**Excerpted data:**
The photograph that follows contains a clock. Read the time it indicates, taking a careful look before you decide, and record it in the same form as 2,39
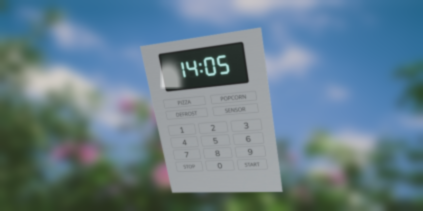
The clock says 14,05
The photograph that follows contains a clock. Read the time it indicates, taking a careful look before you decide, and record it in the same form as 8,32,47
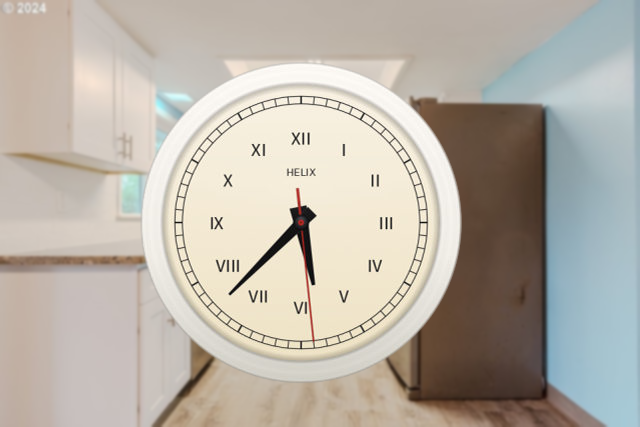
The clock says 5,37,29
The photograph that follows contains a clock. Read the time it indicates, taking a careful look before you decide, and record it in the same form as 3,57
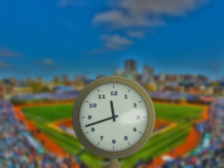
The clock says 11,42
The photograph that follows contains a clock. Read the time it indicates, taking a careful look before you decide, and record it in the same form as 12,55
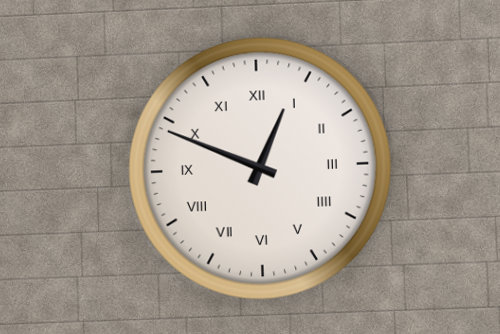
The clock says 12,49
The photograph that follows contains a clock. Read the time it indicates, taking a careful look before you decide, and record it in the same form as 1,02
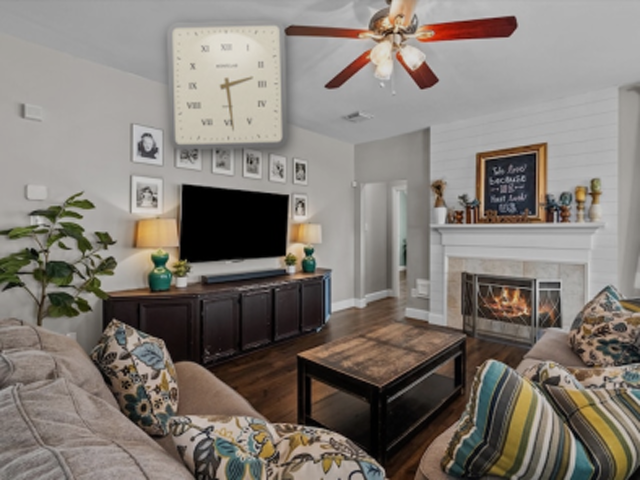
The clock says 2,29
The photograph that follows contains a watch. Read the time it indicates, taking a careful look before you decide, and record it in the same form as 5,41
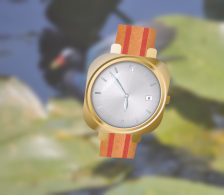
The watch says 5,53
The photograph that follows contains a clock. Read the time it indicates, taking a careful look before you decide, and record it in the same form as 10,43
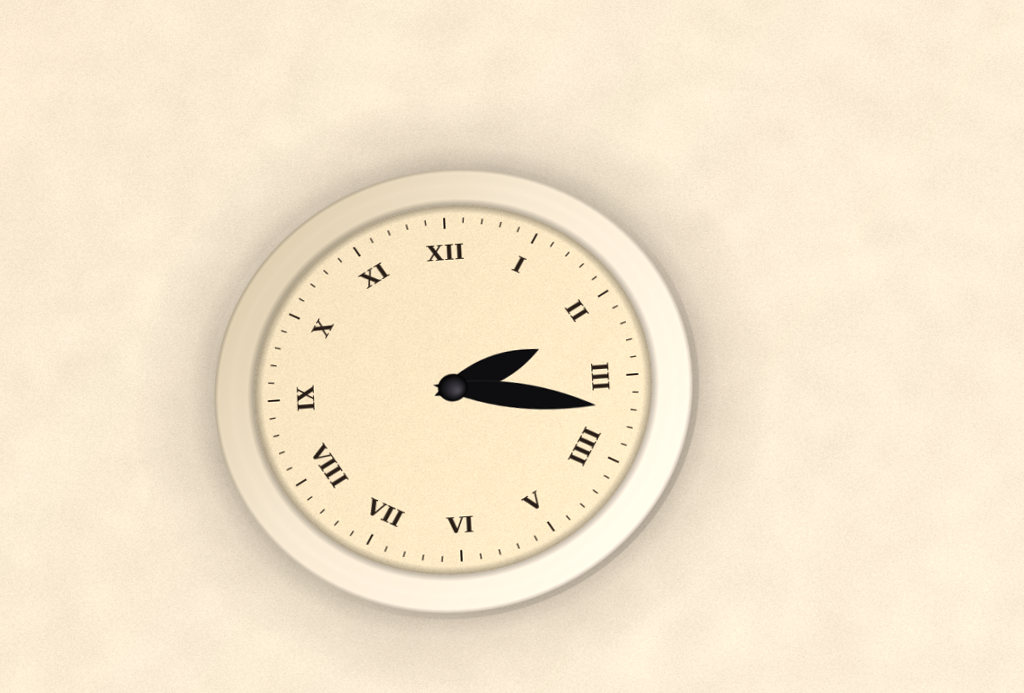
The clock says 2,17
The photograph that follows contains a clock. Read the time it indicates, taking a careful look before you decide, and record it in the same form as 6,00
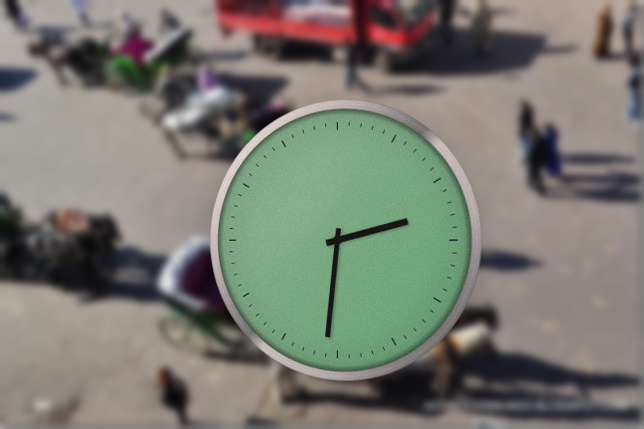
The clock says 2,31
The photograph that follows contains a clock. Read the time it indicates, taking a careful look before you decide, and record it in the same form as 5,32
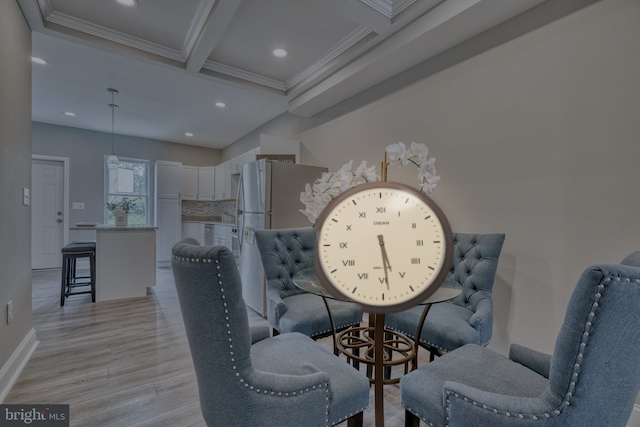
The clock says 5,29
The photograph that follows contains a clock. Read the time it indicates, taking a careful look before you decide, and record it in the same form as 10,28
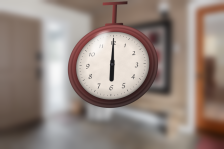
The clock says 6,00
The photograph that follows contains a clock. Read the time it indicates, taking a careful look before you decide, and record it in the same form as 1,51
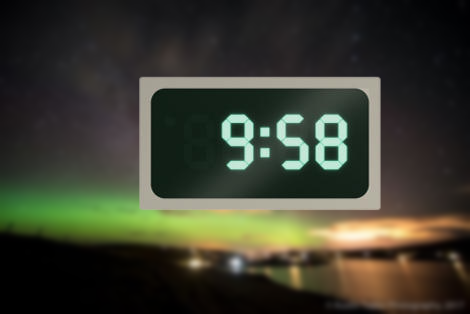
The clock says 9,58
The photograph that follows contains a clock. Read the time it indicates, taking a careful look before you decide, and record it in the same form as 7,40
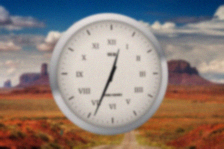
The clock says 12,34
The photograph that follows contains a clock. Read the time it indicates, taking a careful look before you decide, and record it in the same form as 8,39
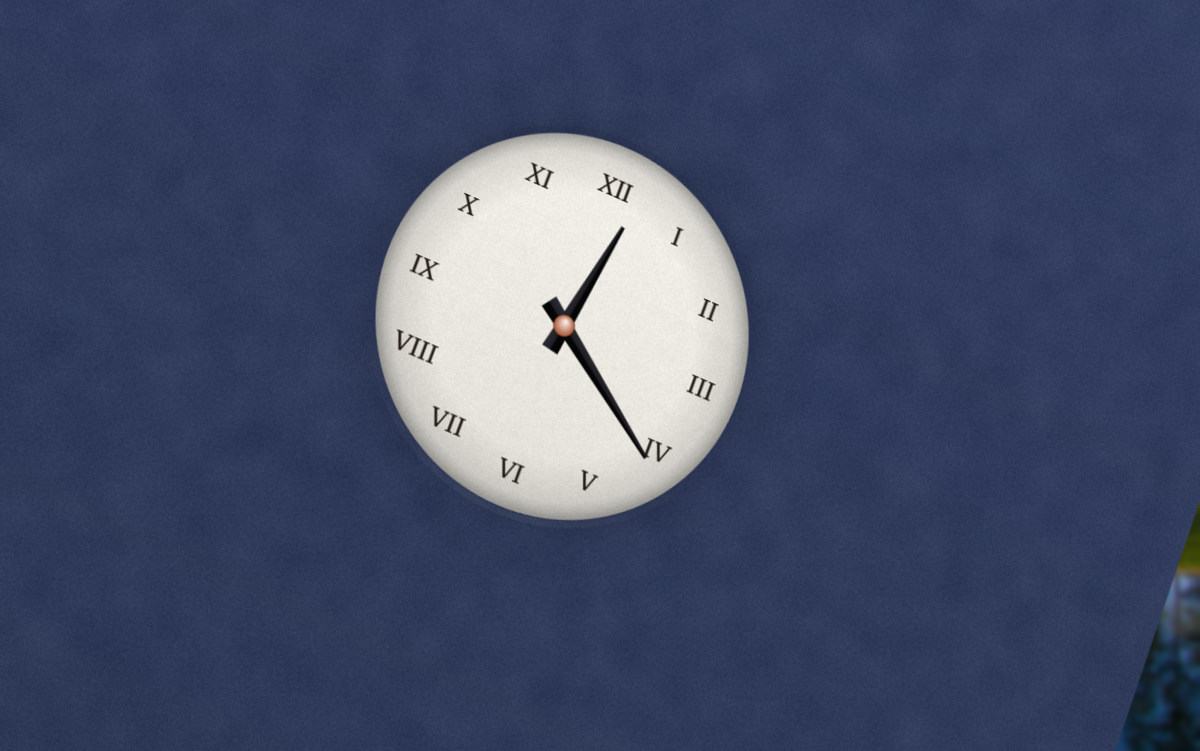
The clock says 12,21
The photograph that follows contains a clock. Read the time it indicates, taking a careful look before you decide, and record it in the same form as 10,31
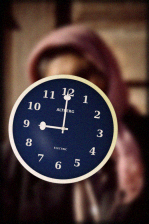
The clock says 9,00
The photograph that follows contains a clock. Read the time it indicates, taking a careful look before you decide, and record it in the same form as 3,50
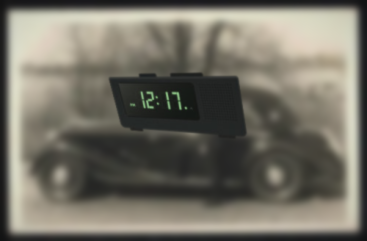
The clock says 12,17
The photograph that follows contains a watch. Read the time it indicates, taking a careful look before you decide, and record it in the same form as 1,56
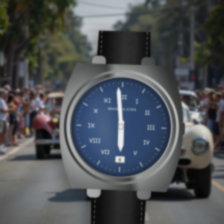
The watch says 5,59
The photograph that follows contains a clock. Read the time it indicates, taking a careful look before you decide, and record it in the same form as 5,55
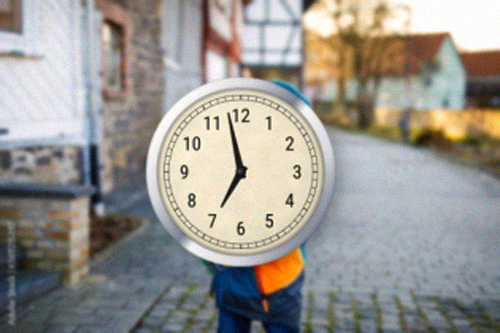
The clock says 6,58
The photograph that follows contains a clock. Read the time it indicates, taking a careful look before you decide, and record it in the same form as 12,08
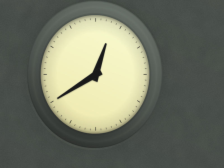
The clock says 12,40
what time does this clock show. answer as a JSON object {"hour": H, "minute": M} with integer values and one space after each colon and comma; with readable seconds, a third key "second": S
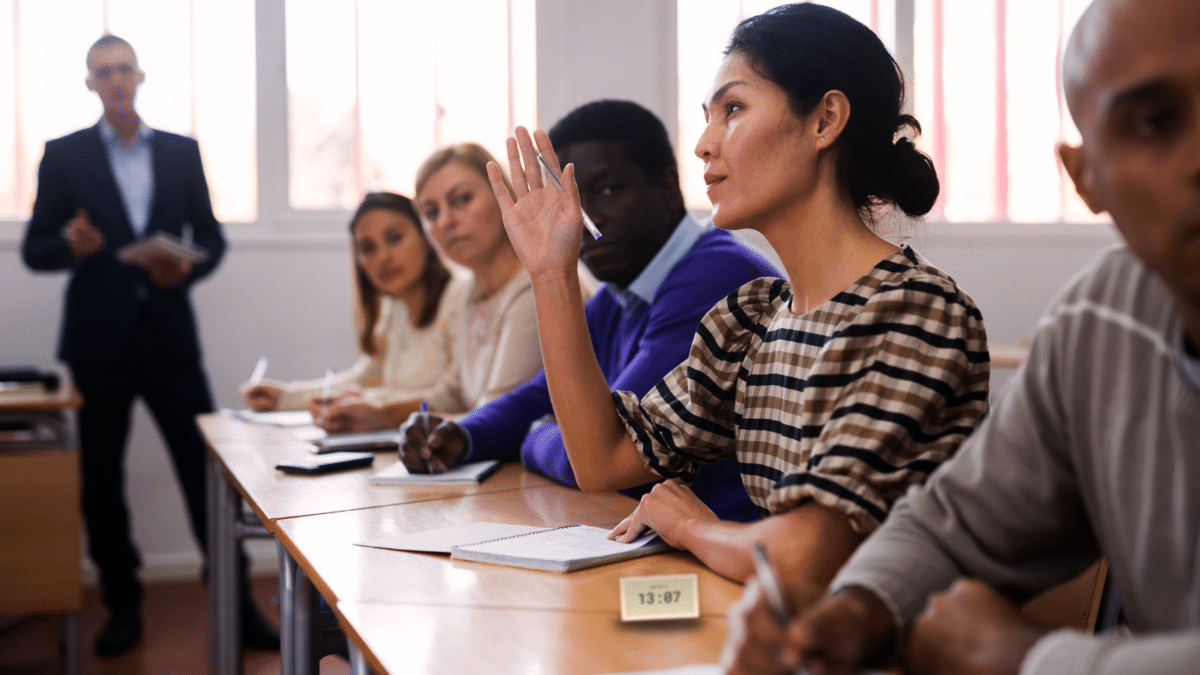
{"hour": 13, "minute": 7}
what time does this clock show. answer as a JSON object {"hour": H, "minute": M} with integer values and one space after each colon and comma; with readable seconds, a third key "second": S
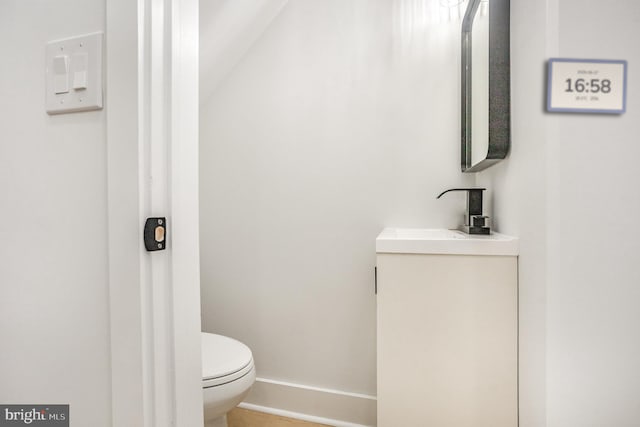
{"hour": 16, "minute": 58}
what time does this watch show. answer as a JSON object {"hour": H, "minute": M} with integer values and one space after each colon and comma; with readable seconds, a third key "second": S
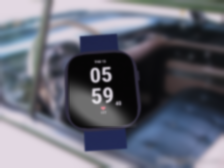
{"hour": 5, "minute": 59}
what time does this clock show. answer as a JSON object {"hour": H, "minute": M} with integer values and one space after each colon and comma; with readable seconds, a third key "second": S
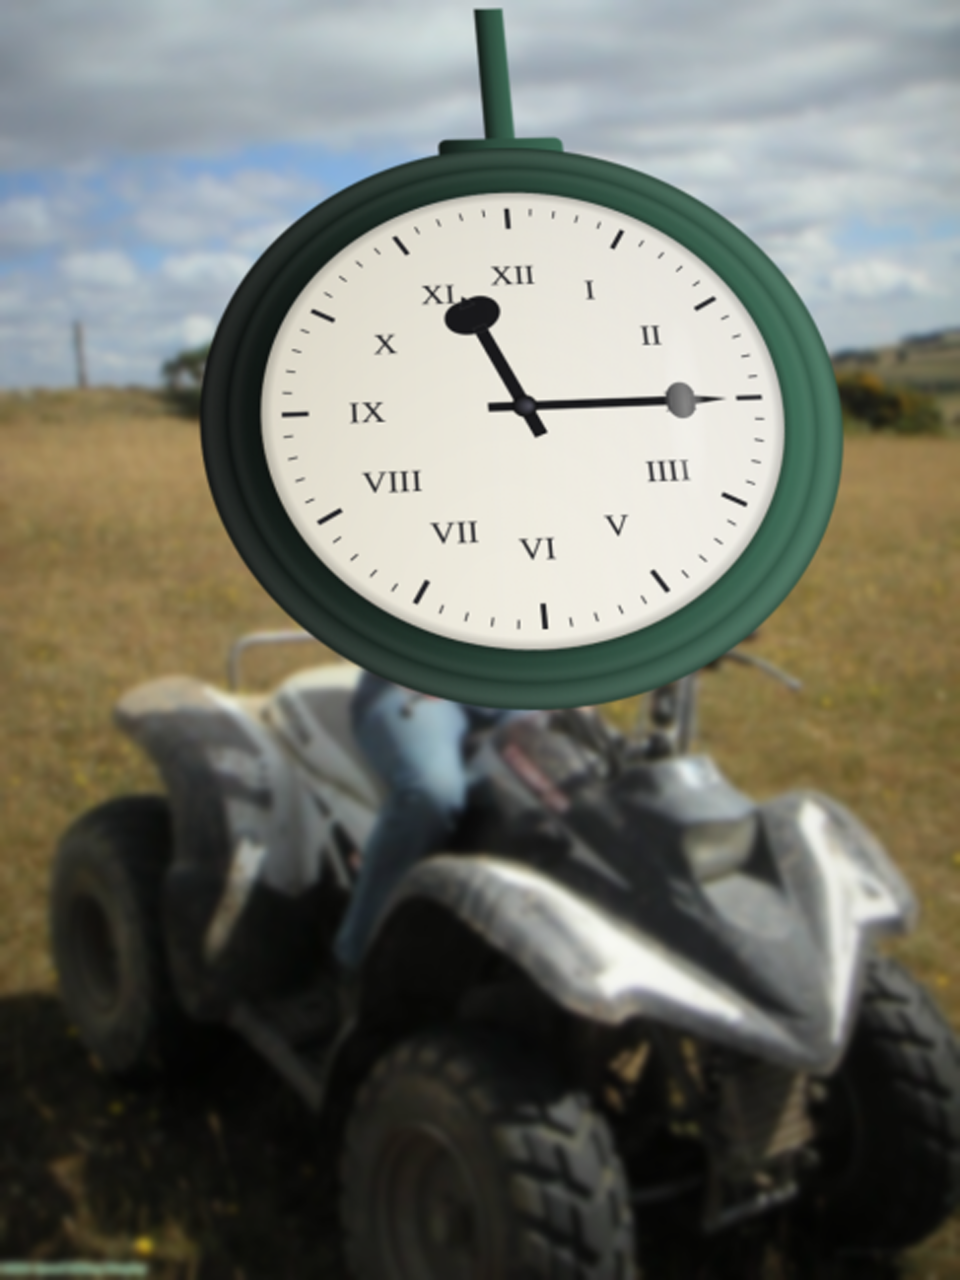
{"hour": 11, "minute": 15}
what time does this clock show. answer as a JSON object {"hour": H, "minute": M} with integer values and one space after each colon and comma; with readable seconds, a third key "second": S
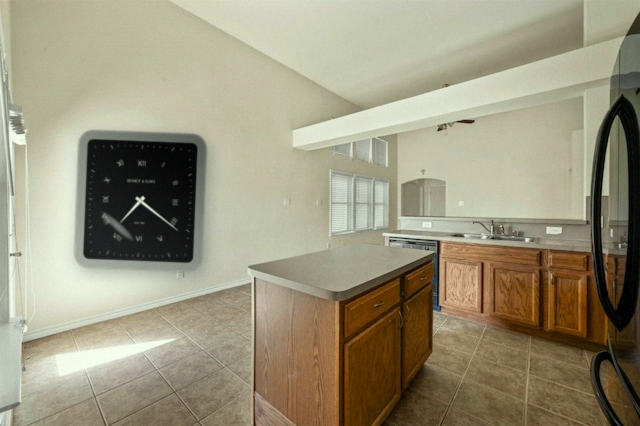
{"hour": 7, "minute": 21}
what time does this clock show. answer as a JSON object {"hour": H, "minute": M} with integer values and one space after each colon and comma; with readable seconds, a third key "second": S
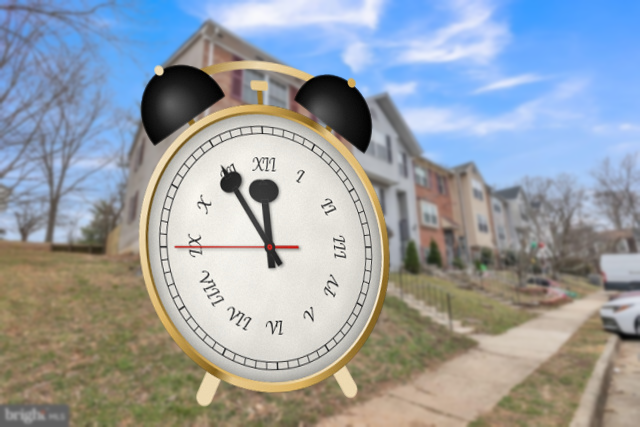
{"hour": 11, "minute": 54, "second": 45}
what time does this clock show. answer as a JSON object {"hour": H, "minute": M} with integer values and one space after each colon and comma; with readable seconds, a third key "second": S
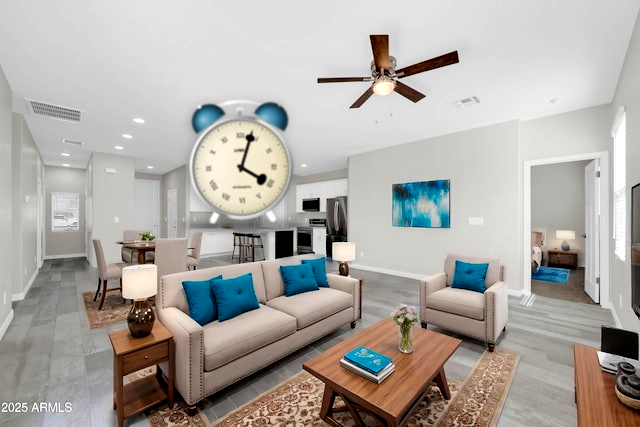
{"hour": 4, "minute": 3}
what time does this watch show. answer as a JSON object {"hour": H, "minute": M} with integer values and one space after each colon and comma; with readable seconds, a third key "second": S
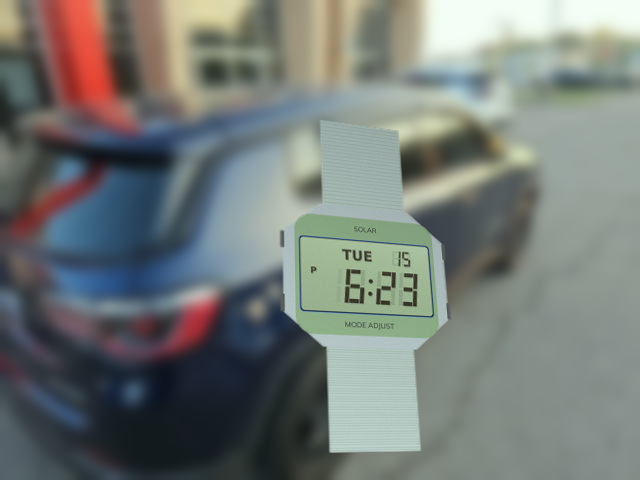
{"hour": 6, "minute": 23}
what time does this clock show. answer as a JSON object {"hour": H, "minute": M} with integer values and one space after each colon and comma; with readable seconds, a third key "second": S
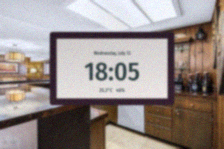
{"hour": 18, "minute": 5}
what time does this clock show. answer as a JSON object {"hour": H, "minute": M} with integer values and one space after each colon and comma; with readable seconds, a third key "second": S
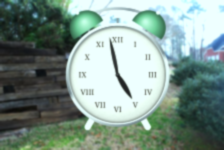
{"hour": 4, "minute": 58}
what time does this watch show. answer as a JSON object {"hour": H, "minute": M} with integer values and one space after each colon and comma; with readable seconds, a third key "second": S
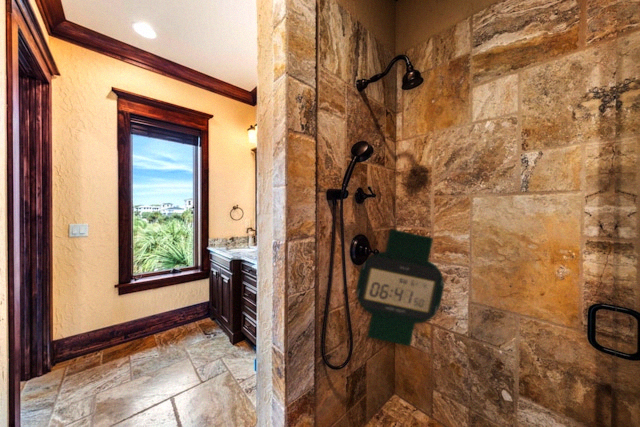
{"hour": 6, "minute": 41}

**What is being asked:**
Copy the material from the line containing "form as 5,32" to the line containing "The clock says 12,40", swapping "photograph" for "image" and leaving everything else as it is. Omit the pictures.

**Response for this exercise:**
The image that follows contains a clock. Read the time it indicates, taking a careful look before you decide, and record it in the same form as 5,32
The clock says 5,29
The image that follows contains a clock. Read the time it indicates, taking a careful look before you decide, and record it in the same form as 10,28
The clock says 6,00
The image that follows contains a clock. Read the time it indicates, taking a careful look before you decide, and record it in the same form as 1,51
The clock says 9,58
The image that follows contains a clock. Read the time it indicates, taking a careful look before you decide, and record it in the same form as 7,40
The clock says 12,34
The image that follows contains a clock. Read the time it indicates, taking a careful look before you decide, and record it in the same form as 8,39
The clock says 12,21
The image that follows contains a clock. Read the time it indicates, taking a careful look before you decide, and record it in the same form as 10,31
The clock says 9,00
The image that follows contains a clock. Read the time it indicates, taking a careful look before you decide, and record it in the same form as 3,50
The clock says 12,17
The image that follows contains a watch. Read the time it indicates, taking a careful look before you decide, and record it in the same form as 1,56
The watch says 5,59
The image that follows contains a clock. Read the time it indicates, taking a careful look before you decide, and record it in the same form as 5,55
The clock says 6,58
The image that follows contains a clock. Read the time it indicates, taking a careful look before you decide, and record it in the same form as 12,08
The clock says 12,40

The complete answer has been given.